◆ **Challenge**
Write out the material from its first line through the line containing "For every layout". Include both of those lines, and copy every line unchanged.
-- start Records shown --
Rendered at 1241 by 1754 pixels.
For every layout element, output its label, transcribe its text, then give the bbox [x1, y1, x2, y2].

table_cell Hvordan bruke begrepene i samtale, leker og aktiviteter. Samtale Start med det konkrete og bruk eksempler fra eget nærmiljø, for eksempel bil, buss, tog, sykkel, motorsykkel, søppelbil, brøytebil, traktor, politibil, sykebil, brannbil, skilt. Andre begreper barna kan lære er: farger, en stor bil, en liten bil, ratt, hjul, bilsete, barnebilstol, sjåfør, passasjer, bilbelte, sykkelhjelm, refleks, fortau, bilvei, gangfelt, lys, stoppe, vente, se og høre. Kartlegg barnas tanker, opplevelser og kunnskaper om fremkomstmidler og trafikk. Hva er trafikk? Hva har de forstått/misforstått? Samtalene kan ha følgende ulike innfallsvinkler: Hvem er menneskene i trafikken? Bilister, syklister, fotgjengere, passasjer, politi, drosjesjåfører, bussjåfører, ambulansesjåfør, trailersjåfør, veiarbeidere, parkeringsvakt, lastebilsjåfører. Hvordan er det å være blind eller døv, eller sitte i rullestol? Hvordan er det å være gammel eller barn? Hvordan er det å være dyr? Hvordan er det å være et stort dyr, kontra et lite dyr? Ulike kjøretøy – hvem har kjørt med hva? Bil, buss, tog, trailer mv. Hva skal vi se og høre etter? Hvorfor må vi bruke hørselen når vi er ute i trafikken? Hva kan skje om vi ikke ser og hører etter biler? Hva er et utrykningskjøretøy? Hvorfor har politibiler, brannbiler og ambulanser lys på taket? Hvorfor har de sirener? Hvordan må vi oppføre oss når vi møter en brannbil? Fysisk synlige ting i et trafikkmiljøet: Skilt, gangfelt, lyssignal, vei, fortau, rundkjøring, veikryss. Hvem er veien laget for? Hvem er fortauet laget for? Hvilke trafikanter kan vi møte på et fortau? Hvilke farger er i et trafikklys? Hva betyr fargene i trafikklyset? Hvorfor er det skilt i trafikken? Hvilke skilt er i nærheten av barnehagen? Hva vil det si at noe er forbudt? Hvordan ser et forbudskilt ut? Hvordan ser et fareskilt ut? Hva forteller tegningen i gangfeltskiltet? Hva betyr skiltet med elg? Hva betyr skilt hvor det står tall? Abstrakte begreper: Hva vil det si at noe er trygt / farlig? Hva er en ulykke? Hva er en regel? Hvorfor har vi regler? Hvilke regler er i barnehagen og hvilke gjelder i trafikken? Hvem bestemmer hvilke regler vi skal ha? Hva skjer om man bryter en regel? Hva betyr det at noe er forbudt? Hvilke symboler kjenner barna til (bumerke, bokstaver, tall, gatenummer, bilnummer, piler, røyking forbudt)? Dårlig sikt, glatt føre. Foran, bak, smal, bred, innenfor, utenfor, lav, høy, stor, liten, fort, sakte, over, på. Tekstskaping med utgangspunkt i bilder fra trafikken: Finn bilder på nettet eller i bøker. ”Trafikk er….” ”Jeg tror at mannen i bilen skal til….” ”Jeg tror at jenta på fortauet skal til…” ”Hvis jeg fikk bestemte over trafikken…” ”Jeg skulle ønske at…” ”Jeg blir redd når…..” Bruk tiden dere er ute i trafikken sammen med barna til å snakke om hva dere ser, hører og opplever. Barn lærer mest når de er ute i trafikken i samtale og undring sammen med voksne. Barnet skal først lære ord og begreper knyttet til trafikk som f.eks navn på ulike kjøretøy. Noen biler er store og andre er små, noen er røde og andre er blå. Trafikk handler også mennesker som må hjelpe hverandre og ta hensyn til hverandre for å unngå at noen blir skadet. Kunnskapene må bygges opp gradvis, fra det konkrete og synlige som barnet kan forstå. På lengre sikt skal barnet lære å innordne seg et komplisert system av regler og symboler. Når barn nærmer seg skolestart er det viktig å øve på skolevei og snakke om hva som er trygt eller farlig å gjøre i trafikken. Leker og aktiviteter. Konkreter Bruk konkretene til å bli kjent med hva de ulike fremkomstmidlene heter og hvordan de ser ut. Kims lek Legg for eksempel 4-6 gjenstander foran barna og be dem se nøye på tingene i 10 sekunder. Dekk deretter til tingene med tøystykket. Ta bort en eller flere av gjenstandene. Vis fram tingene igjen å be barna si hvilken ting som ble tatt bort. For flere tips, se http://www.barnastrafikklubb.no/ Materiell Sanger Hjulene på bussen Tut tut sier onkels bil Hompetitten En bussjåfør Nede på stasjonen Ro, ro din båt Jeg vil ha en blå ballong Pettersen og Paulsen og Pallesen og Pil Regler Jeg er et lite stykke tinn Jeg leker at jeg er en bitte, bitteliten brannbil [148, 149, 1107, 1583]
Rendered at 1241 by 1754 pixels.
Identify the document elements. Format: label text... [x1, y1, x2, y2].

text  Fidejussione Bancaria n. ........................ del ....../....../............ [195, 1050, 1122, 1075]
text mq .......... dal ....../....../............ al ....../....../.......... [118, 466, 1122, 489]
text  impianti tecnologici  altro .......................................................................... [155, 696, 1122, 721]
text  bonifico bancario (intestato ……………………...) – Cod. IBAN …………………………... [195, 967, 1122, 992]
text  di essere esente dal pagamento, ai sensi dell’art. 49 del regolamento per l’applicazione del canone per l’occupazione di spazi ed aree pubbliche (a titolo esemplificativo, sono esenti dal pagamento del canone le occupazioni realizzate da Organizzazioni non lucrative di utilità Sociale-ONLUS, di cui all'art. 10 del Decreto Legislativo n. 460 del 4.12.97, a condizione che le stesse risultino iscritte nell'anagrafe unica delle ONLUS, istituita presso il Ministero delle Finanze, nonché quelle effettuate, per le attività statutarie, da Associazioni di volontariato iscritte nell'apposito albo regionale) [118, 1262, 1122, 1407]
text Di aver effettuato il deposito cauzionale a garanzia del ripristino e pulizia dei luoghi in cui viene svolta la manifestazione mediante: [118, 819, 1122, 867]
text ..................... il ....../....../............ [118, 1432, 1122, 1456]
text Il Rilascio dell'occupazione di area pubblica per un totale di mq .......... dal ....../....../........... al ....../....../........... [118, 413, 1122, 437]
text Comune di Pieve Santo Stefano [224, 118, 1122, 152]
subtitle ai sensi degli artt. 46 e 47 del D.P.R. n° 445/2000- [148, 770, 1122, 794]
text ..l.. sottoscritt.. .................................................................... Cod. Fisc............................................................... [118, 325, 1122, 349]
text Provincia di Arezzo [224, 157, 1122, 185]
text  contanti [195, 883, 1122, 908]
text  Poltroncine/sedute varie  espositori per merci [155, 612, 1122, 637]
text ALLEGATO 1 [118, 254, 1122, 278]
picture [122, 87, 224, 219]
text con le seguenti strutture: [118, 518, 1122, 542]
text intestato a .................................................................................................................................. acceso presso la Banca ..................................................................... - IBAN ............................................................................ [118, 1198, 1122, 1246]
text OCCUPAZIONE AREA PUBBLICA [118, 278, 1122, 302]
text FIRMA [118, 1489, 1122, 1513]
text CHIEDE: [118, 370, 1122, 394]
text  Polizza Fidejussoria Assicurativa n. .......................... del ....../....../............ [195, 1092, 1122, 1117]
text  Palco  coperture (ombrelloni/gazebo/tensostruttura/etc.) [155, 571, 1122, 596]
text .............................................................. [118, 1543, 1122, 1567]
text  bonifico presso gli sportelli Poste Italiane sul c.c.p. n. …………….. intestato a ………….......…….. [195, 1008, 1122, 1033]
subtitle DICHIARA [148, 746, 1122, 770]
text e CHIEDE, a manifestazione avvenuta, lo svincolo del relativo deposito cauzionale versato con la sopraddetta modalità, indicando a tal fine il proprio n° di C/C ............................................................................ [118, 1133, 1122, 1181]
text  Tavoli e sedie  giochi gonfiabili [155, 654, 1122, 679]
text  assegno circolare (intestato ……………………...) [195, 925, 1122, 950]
-- end Records shown --
◆ **Complete output**
Rendered at 1241 by 1754 pixels.
For every layout element, output its label, transcribe its text, then give the bbox [x1, y1, x2, y2].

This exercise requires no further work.